Given the distinct histories of rugby league and rugby union, with league having broken away from rugby in England during 1895 (Australia and New Zealand in 1907), the sport of sevens could again provide a link between the two codes.
While we know there are many reasons why it is unlikely to happen, given obligations to clubs and each major rugby code, just imagine how good sevens competitions would be if we allowed the top players from the 13-man game to compete sometimes on the rugby sevens circuit and/or the Olympic Games.
Yes, we note that this would be problematic for Australia’s major codes given that the Olympic Games occurs during the season, but allowing representation in the sevens from both rugby codes would provide a further opportunity for players to represent their country on another stage in a sport where excellence from both codes would be on display.
At present, many rugby sevens players have a link with the 15-a-side rugby union game as backs and loose forwards. A few top rugby union players have endeavoured to play in sevens, most notably Sonny Bill Williams who ruptured his Achilles tendon early in the first match for New Zealand at the 2016 Olympic Games.
While rugby league currently seeks to promote the game of nines, this format is light years away from ever competing with sevens on a global scale, as the latter sport is already a significant global game with an annual international Sevens competition and Olympic Games participation.
International rugby sevens already has quality teams from around the world, including Europe with the traditional rugby union powerhouse nations, Africa (including Kenya), North America (USA and Canada), South America (Argentina) and Oceania (including island nations such as Fiji and Samoa).
While Asia is behind the pace, perhaps with the exception of Japan, Olympic Games participation may lead to added interest there in time.
At the domestic level, just imagine Australia’s best rugby league and union teams going at each other in the preseason playing a sevens tournament as part of their build up to the season.
With top players from both codes having the sevens option, watching such matches would be an exciting way to compare the quality of players from each code competing against each other, a possibility that would be of interest to many rugby fans.

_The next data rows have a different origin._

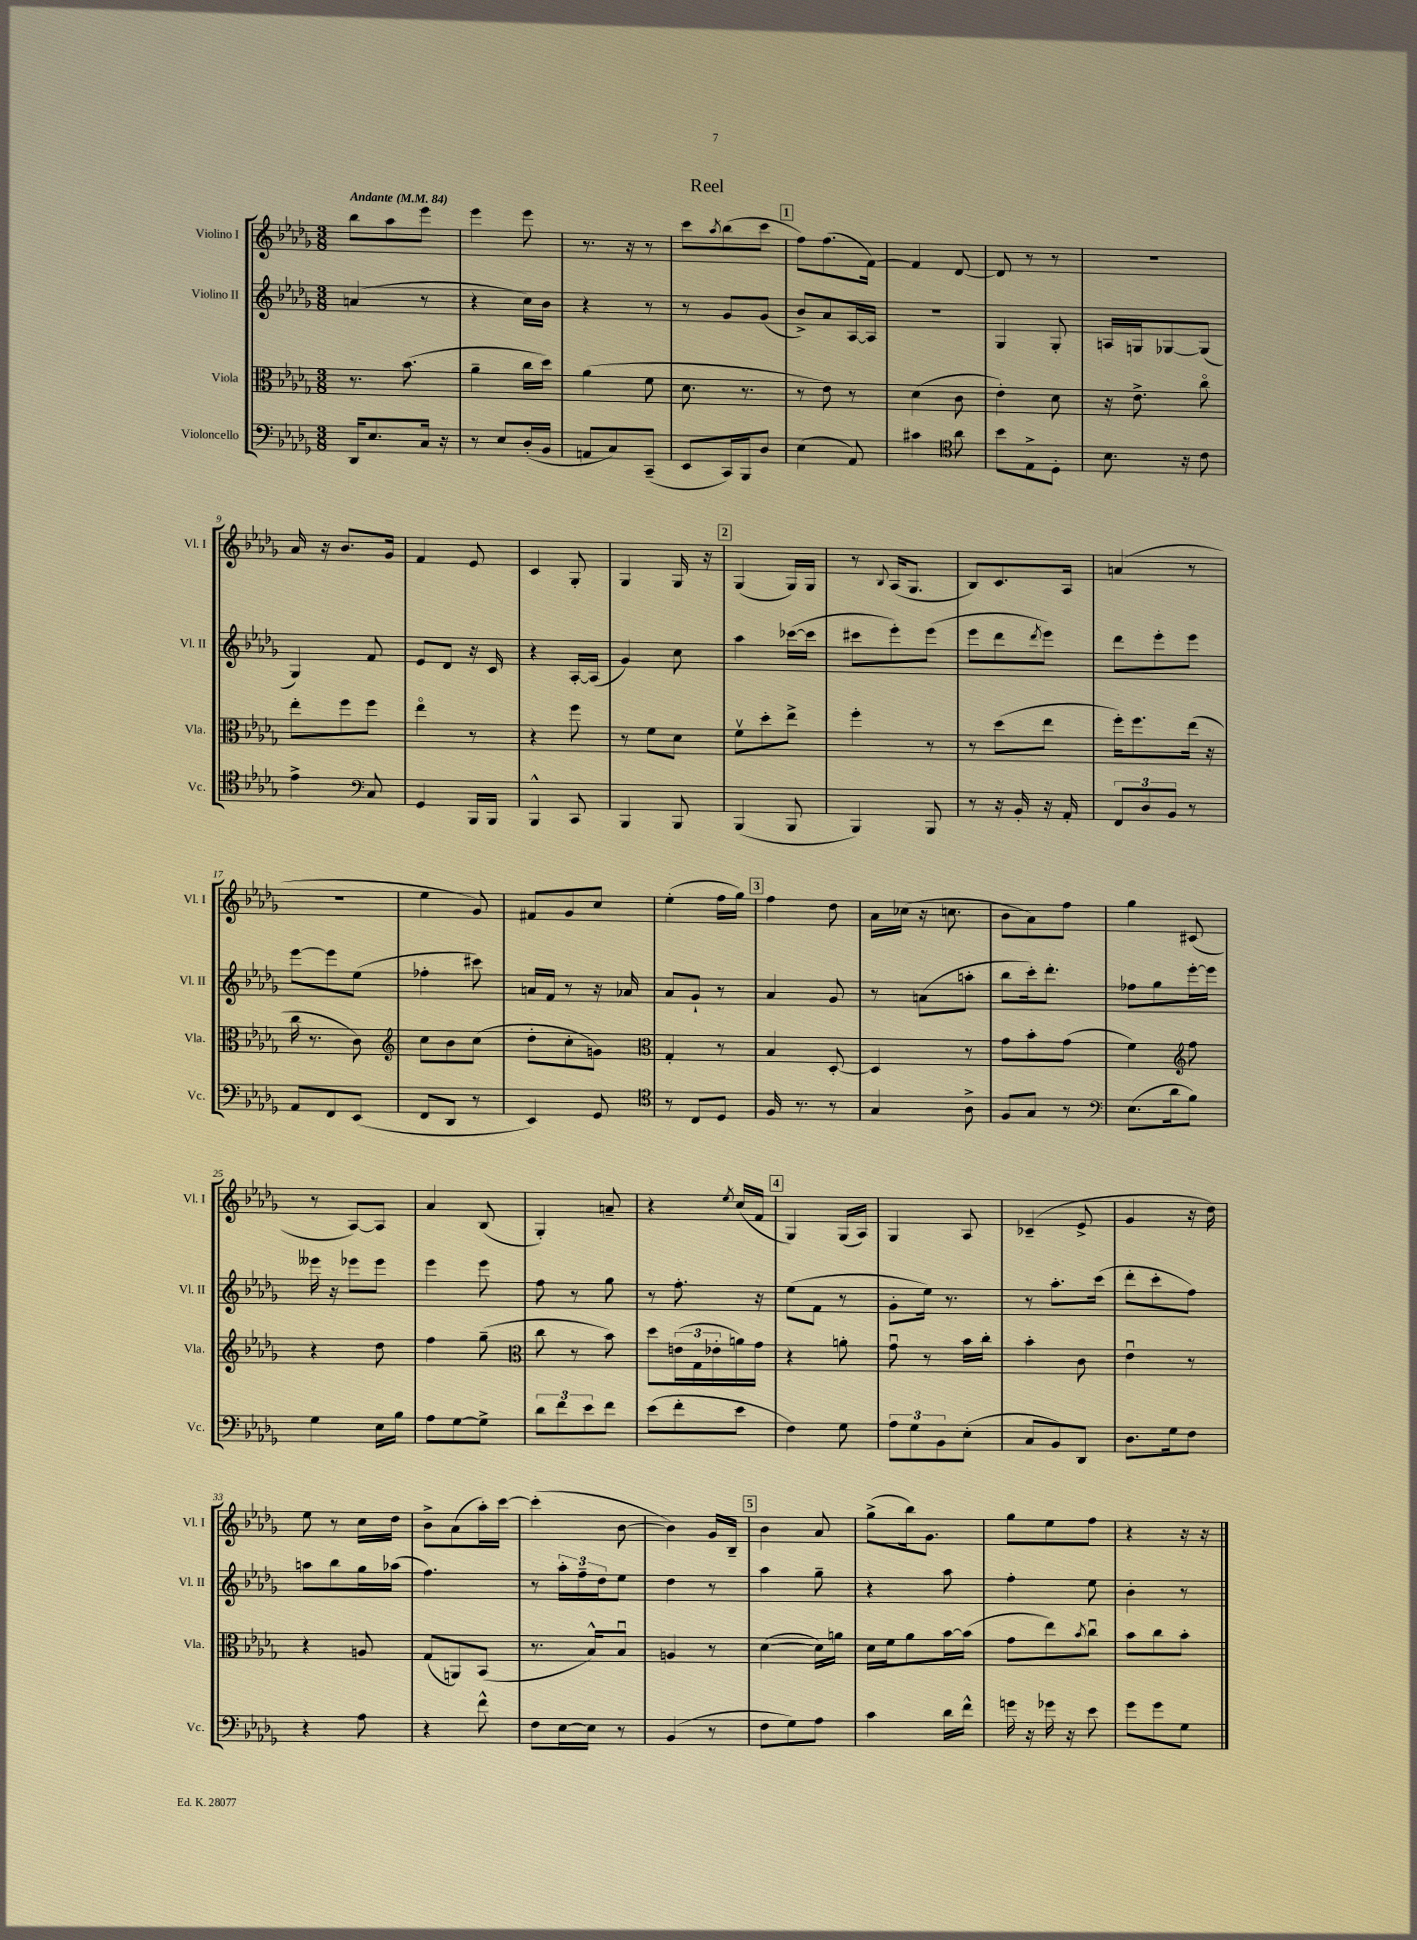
\header { title = "Reel" }
<<
\new StaffGroup <<
\new Staff = "s0" \with { instrumentName = "Violino I" shortInstrumentName = "Vl. I" } {
    \clef treble \key des \major \numericTimeSignature \time 3/8 \tempo "Andante" 4 = 84
    bes''8 aes''8 ees'''8 |
    ees'''4 ees'''8 |
    r8. r16 r8 |
    c'''8 \acciaccatura { aes''8 } bes''8( c'''8 |
    \mark \markup { \box "1" } f''8) f''8.( f'16~) |
    f'4 des'8~ |
    des'8 r8 r8 |
    R4. |
    aes'16 r16 bes'8. ges'16 |
    f'4 ees'8 |
    c'4 ges8-. |
    ges4 ges16 r16 |
    \mark \markup { \box "2" } ges4( ges16) ges16 |
    r8 \appoggiatura { bes8 } aes16( ges8. |
    bes8) c'8. aes16 |
    a'4( r8 |
    R4. |
    ees''4 ges'8) |
    fis'8 ges'8 c''8 |
    ees''4-.( f''16 ges''16) |
    \mark \markup { \box "3" } f''4 des''8 |
    aes'16 ces''16( r16 c''8. |
    bes'8 aes'8) f''8 |
    ges''4 cis'8( |
    r8 aes8~) aes8 |
    aes'4 bes8( |
    ges4-.) a'8-- |
    r4 \acciaccatura { ees''8 } c''16( f'16 |
    \mark \markup { \box "4" } ges4) ges16( aes16) |
    ges4 aes8 |
    ces'4--( ees'8-> |
    ges'4 r16 des''16) |
    ees''8 r8 c''16 des''16 |
    bes'8-> aes'8( aes''16-.) c'''16~ |
    c'''4-.( bes'8~ |
    bes'4) ges'16 bes16-- |
    \mark \markup { \box "5" } bes'4 aes'8 |
    ges''8->( bes''16) ges'8. |
    ges''8 ees''8 f''8 |
    r4 r16 r16 \bar "|." |
}
\new Staff = "s1" \with { instrumentName = "Violino II" shortInstrumentName = "Vl. II" } {
    \clef treble \key des \major \numericTimeSignature \time 3/8
    a'4( r8 |
    r4 c''16) bes'16 |
    r4 r8 |
    r8 ges'8 ges'8( |
    \mark \markup { \box "1" } bes'8->) aes'8 aes16~ aes16 |
    R4. |
    ges4 ges8-. |
    a16 g16 ges8~ ges8( |
    ges4) f'8 |
    ees'8 des'8 r16 c'16 |
    r4 aes16~-. aes16( |
    ges'4) c''8 |
    \mark \markup { \box "2" } aes''4 ces'''16~( ces'''16 |
    cis'''8 ees'''8-.) ees'''8( |
    ees'''8 des'''8 \acciaccatura { des'''8 } ees'''8) |
    des'''8 ees'''8-. ees'''8 |
    ees'''8~ ees'''8 ees''8( |
    fes''4-. cis'''8) |
    a'16 f'16 r8 r16 aes'16 |
    aes'8 ges'8-! r8 |
    \mark \markup { \box "3" } aes'4 ges'8 |
    r8 a'8( a''8-. |
    bes''8 c'''16-.) des'''8.-. |
    fes''8 ges''8 ees'''16~-. ees'''16 |
    eeses'''16 r16 ees'''8 ees'''8 |
    ees'''4 ees'''8 |
    f''8 r8 ges''8 |
    r8 f''8.-. r16 |
    \mark \markup { \box "4" } ees''8( f'8 r8 |
    ges'8-. ees''16) r8. |
    r8 aes''8.-. c'''16( |
    des'''8-. c'''8-. f''8) |
    a''8 bes''8 ges''16 aes''16( |
    f''4.) |
    r8 \tuplet 3/2 { aes''16-. f''16-- des''16 } ees''8 |
    des''4 r8 |
    \mark \markup { \box "5" } aes''4 ges''8-- |
    r4 aes''8 |
    f''4-. ees''8 |
    bes'4-. r8 \bar "|." |
}
\new Staff = "s2" \with { instrumentName = "Viola" shortInstrumentName = "Vla." } {
    \clef alto \key des \major \numericTimeSignature \time 3/8
    r8. bes'8.( |
    aes'4-- c''16 des''16) |
    aes'4( f'8 |
    des'8. r8. |
    \mark \markup { \box "1" } r8 ees'8) r8 |
    des'4( c'8 |
    ees'4-.) des'8 |
    r16 ees'8.-> c''8\flageolet |
    ees''8-. f''8 f''8 |
    ees''4\flageolet r8 |
    r4 f''8 |
    r8 f'8 des'8 |
    \mark \markup { \box "2" } f'8\upbow des''8-. ees''8-> |
    f''4-. r8 |
    r8 des''8( ees''8 |
    f''16-.) f''8. ees''16( r16 |
    c''16 r8. c'8) |
    \clef treble c''8 bes'8 c''8( |
    des''8-. c''8-. g'8) |
    \clef alto ges4-. r8 |
    \mark \markup { \box "3" } bes4 des8~-. |
    des4 r8 |
    ges'8 bes'8-. ges'8( |
    f'4) \clef treble f''8 |
    r4 des''8 |
    f''4 ges''8--( |
    \clef alto c''8 r8 bes'8) |
    des''8 \tuplet 3/2 { e'16( ges16 ees'16-. } a'16) ges'16 |
    \mark \markup { \box "4" } r4 a'8-. |
    ges'8\downbow r8 bes'16 c''16-. |
    bes'4-. c'8 |
    ees'4\downbow r8 |
    r4 a8 |
    ges8( a,8) bes,8( |
    r8. bes16-^) bes8\downbow |
    a4 r8 |
    \mark \markup { \box "5" } des'4~( des'16) a'16 |
    des'16 f'16 aes'8 bes'16~ bes'16( |
    ges'8 ees''8) \acciaccatura { bes'8 } c''8\downbow |
    bes'8 c''8 bes'8-. \bar "|." |
}
\new Staff = "s3" \with { instrumentName = "Violoncello" shortInstrumentName = "Vc." } {
    \clef bass \key des \major \numericTimeSignature \time 3/8
    des,16 ees8. c16 r16 |
    r8 ees8 des16-.( bes,16 |
    a,8 c8) c,8--( |
    ees,8 c,16) bes,,16 des8 |
    \mark \markup { \box "1" } ees4( aes,8) |
    cis'4 \clef tenor aes'8 |
    bes'8 ees8-> des8-. |
    bes8. r16 c'8 |
    ees'4-> \clef bass c8 |
    ges,4 bes,,16 bes,,16 |
    bes,,4-^ c,8 |
    bes,,4 bes,,8 |
    \mark \markup { \box "2" } bes,,4( bes,,8 |
    bes,,4) bes,,8 |
    r8 r16 bes,16-. r16 aes,16-. |
    \tuplet 3/2 { f,8 des8 bes,8 } r8 |
    aes,8 f,8 ees,8( |
    f,8 des,8 r8 |
    ees,4) ges,8 |
    \clef tenor r8 c8 des8 |
    \mark \markup { \box "3" } f16 r8. r8 |
    ges4 aes8-> |
    f8 ges8 r8 |
    \clef bass ees8.( des'16 bes8) |
    ges4 ees16 bes16 |
    aes8 ges8~ ges8-> |
    \tuplet 3/2 { des'8 f'8 ees'8 } f'8 |
    ees'8( f'8-. ees'8 |
    \mark \markup { \box "4" } f4) ges8 |
    \tuplet 3/2 { aes8 ges8 bes,8 } ees8-.( |
    c8 bes,8) des,8 |
    des8. ges16 f8 |
    r4 aes8 |
    r4 f'8-^ |
    f8 ees16~ ees16 r8 |
    bes,4( r8 |
    \mark \markup { \box "5" } f8 ges8) aes8 |
    c'4 des'16 f'16-^ |
    g'16 r16 ges'16 r16 ees'8 |
    ges'8 ges'8 ges8 \bar "|." |
}
>>
>>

The sevens game is a relatively easy bridge between the two codes as it is nowhere near as technical as the 15-man rugby union game, yet just as fast and demanding as rugby league nines.
Due to the style and speed of sevens, all players have to be quick, agile, and lean, with no major difference between positions.
The physiological demands of sevens will test top players from both codes due to the high intensity and speed of the game, as well as fitness requirements from playing a tournament format over two days.
So what rugby league players would be suited to rugby sevens?
We cite five current rugby league players which we believe would be suited to rugby sevens.
First, we mention Tyson Frizell (183cm and 108kg), who has already played for Australia and Wales at league but could also play for Tonga due to his mother’s birthplace.
Frizell, previously a rugby union prodigy who already has an understanding of the technique necessary to win rucks, has the speed, strength and agility to be particularly suited at sevens, being a back rower in league who very often causes havoc for defensive lines.
Second, Angus Crichton (Australia), who played for Australia’s school boys’ rugby union team as a centre, is a league back row player who (like Frizell) has an ability to run and change lines against a defence, and use his speed to turn half a line break into a try scoring opportunity.
With rugby sevens predominantly a game of one on one tackles, Crichton’s can use his speed, size (187cm and 102kg) and agility to break a defence through offloads that enhance a side’s second phase play by creating plenty of opportunities for faster players.
Third, there is Brandon Smith (New Zealand) who, despite no rugby union background and relatively small stature (180cm and 94kg), has the attributes and qualities that would make him a lethal rugby sevens player.
As Smith already plays a number of forward positions, his versatility, courage, skills and speed would make him an outstanding addition to New Zealand’s rugby sevens team.
Fourth, there is Australia’s Jack Wighton (190cm and 96kg), who won the 2020 Dally M Medal (Player of the Year) during the coronavirus disrupted season.
Renowned for his ability to pull off a big hit, strong running, solid defence and vastly improved short and long kicking, which makes him one of the most complete backline players in rugby league, all Wighton would needs is a few sessions learning how to ruck and clean out in order to become a formidable player for Australia in rugby sevens.
Finally, we mention Morgan Knowles (180cm and 94kg), an established player in the English Super League who plays for St Helens and Wales as a back rower and more recently as a hooker.
Like Brandon Smith, Knowles has the energy, speed and ball playing to be highly successful in rugby sevens.
While our desire for sevens to include top rugby league (and union players) in big competitions may be a pipe dream, we believe that the possibility would be a positive development.
It would provide some link between the codes, significant public interest, further opportunities for players to represent their country, enable national sevens teams to gain a bigger pool of talent to choose from, and display both league and union talent on a world stage (the Olympic Games).